• [Work task] Return the exact lines spanning from the line with "要是能有 dt700prox 的水准应该也保底四星）" through the last line of the entries, boundaries included, and no others.

Dataset entries
.....
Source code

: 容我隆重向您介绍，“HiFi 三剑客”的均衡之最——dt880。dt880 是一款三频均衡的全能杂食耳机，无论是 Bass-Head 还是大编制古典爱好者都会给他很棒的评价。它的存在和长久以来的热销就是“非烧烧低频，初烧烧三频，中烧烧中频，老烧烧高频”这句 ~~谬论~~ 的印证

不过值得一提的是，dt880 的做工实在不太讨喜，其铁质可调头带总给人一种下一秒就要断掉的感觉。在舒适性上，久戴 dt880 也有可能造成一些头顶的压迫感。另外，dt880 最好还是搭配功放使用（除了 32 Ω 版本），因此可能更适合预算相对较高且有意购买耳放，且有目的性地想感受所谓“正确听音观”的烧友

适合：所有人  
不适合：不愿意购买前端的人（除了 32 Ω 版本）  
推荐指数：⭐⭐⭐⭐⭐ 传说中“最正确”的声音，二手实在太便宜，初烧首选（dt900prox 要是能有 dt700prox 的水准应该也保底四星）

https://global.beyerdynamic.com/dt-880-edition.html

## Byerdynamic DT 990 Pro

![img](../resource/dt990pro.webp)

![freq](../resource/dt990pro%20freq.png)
.....
• [The answer]
推荐指数：⭐⭐⭐⭐⭐ 传说中“最正确”的声音，二手实在太便宜，初烧首选（dt900prox 要是能有 dt700prox 的水准应该也保底四星）

https://global.beyerdynamic.com/dt-880-edition.html

## Byerdynamic DT 990 Pro

![img](../resource/dt990pro.webp)

![freq](../resource/dt990pro%20freq.png)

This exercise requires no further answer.